Mobile machine for making holes in putting greens

Abstract

A mobile machine for making holes in putting greens including a frame connected to a vehicle such as a mower, a cutter assembly mounted on a carriage slidably mounted on the frame for moving the cutter assembly in a vertical plane relative to the ground. The cutter assembly is freely pivoted to the carriage about orthogonal axes and a releasable lock mechanism is provided to hold the cutter assembly in a vertical orientation. A motor is mounted on the carriage for rotating the cutter, and the cutter assembly is detachably connected to the motor drive shaft so that the plug cut from the hole can be manually ejected into a previously formed hole where the cup has been removed. A depth gauge is provided between the frame and carriage indicating the depth of the cutter in the ground, and the carriage, lock mechanism and motor are hydraulically driven through a hydraulic circuit connected to the mower.

Description

BACKGROUND OF THE INVENTION

The broad concept of hydraulically actuated machines for making holes in putting greens is disclosed in U.S. Pat. No. 3,817,337 to Panak et al., wherein a wheeled vehicle, such as a greens mower, is provided with a hydraulically actuated cutting cylinder which is forced downwardly into the soil below the turf and then moved upwardly to form a hole in the ground, the soil plug then being ejected from the cutting cylinder.

While the known machines have been satisfactory for their intended purpose, they are characterized by certain disadvantages, most notably, in not being able to orient the cutter assembly in a vertical plane on the green regardless of its slope for digging a straight hole. Furthermore, the construction and arrangement of the ejection mechanism for removing the cut plug from the cutting cylinder did not facilitate the direct ejection of the plug from the cutting cylinder into the previously formed hole where the cup has been removed.

After considerable research and experimentation, the machine for making holes in putting greens has been devised which comprises, essentially, a frame connected to a wheeled vehicle, such as a greens mower. A carriage is slidably mounted on the frame, and a cutter assembly, including a cutting cylinder, is mounted on the carriage whereby the cutting assembly is movable in a vertical plane relative to the ground. The cutter assembly is freely pivoted to the carriage about orthogonal axes, whereby the cutter assembly can freely seek a vertical orientation regardless of the green slope. A releasable lock mechanism is operatively connected to the orthogonal axes to hold the cutter assembly in the vertical orientation, whereby a straight hole can be dug. A motor is mounted on the carriage for rotating the cutter assembly, and the cutter assembly is detachably connected to the motor drive shaft so that the cutting cylinder and associated soil plug can be manually moved to a previously formed hole and the plug ejected from the cutting cylinder into the hole. A depth gauge is provided between the frame and carriage indicating the depth of the cutter in the ground, and the carriage, lock mechanism and motor for rotating the cutter assembly are hydraulically driven through a hydraulic circuit connected to the mower.

DATASET RECORDS:
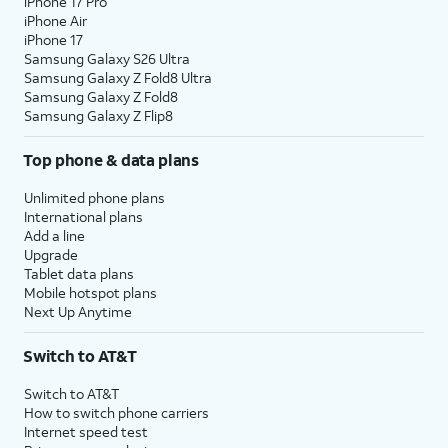
iPhone 17 Pro
iPhone Air
iPhone 17
Samsung Galaxy S26 Ultra
Samsung Galaxy Z Fold8 Ultra
Samsung Galaxy Z Fold8
Samsung Galaxy Z Flip8
Top phone & data plans
Unlimited phone plans
International plans
Add a line
Upgrade
Tablet data plans
Mobile hotspot plans
Next Up Anytime
Switch to AT&T
Switch to AT&T
How to switch phone carriers
Internet speed test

REQUEST 1:
Rewrite the paragraph of the hole-cutting machine patent that begins "While the known machines" as a short bulleted list that keeps its main facts.
REQUEST 2:
Give the hole-cutting machine patent again from "The broad concept" up to and including "the cutting cylinder.", changing "cutting cylinder" to "coring tube" throughout.
REQUEST 3:
In the hole-cutting machine patent, what shows how deep the cutter is in the ground, and where is it located?

ANSWER 1:
- The known machines served their intended purpose but had certain disadvantages.
- Most notably, they could not orient the cutter assembly in a vertical plane on the green regardless of its slope, so a straight hole could not be dug.
- Their ejection mechanism did not make it easy to eject the cut plug from the cutting cylinder directly into the previously formed hole where the cup had been removed.

ANSWER 2:
The broad concept of hydraulically actuated machines for making holes in putting greens is disclosed in U.S. Pat. No. 3,817,337 to Panak et al., wherein a wheeled vehicle, such as a greens mower, is provided with a hydraulically actuated coring tube which is forced downwardly into the soil below the turf and then moved upwardly to form a hole in the ground, the soil plug then being ejected from the coring tube.

ANSWER 3:
A depth gauge, located between the frame and the carriage, shows the depth of the cutter in the ground.